The last parameter is the binary interaction parameter (kij). A kij > 0 will reduce the simulated attraction between molecules of types i and j. For hydrocarbon pairs, it is recommended to use kij = 0 as this will maintain the right balance between the attractive and the repulsive terms of the equation of state also at temperatures other than the one for which experimental PVT data has been tuned to. A slightly positive ki is needed for component pairs counting a non-hydrocarbon (N2, CO2 and H2S). For a CO2-hydrocarbon pair a kij of 0.08-0.12 is appropriate.
Finally, the C7+ fraction must be split into a manageable number of pseudo-components, each of approximately equal weight amount, and the characterization is complete.
In PVTsim Nova the characterization and regression to PVT data are automated in a so-called Auto EoS option. If the user further takes advantage of the option for automated import of PVT reports in PRODML XML format (see Figure 3), development of an EoS model can be done in a few minutes.
Figure 3 PVTsim Nova option for automated import of PVT reports in PRODML XML format.
As can be seen from Figure 4, the Auto EoS option in PVTsim only requires input of the number of components in the final EoS model and the importance to be assigned to each data type (High, Medium, Low, None).
A few seconds later the EoS model will be made and is ready for use in simulations and for export to external software products (Eclipse, OLGA, Hysys, etc.). Plots are shown of the match of experimental PVT data as exemplified in Figure 5.
As can be seen from the above, it is relatively straightforward to characterize a single reservoir fluid composition, but fluid characterization can still present challenges. Many samples are mud contaminated, which means that the measured PVT data is not representative of the pure reservoir fluid. Many PVTsim users demand field-wide EoS models and models that can handle water and fluids with a high CO2 content. These challenges will be addressed in TechTalks in the coming months.
- Coats, K. “Simulation of gas condensate reservoir performance”, Journal of Petroleum Technology, October 1985, pp 1870-1886.
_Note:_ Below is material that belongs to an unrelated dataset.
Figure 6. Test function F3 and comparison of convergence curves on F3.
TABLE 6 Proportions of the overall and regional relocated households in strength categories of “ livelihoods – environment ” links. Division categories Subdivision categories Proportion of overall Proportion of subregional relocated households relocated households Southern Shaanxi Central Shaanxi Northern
- Pedersen, K.S., Thomassen, P., Fredenslund, Aa., “Thermodynamics of Petroleum Mixtures Containing Heavy Hydrocarbons. 1. Phase Envelope Calculations by Use of the Soave-Redlich-Kwong Equation of State”, Ind. Eng. Chem. Process Des. Dev. 23, 1984, pp. 163-170.
- Sørensen, H., Pedersen, K.S., Christensen, P.L., “Method for Generating Shale Gas Fluid Composition from Depleted Sample”, Forth International Acid Gas Injection Symposium (AGIS IV), Calgary, September 24–27, 2013.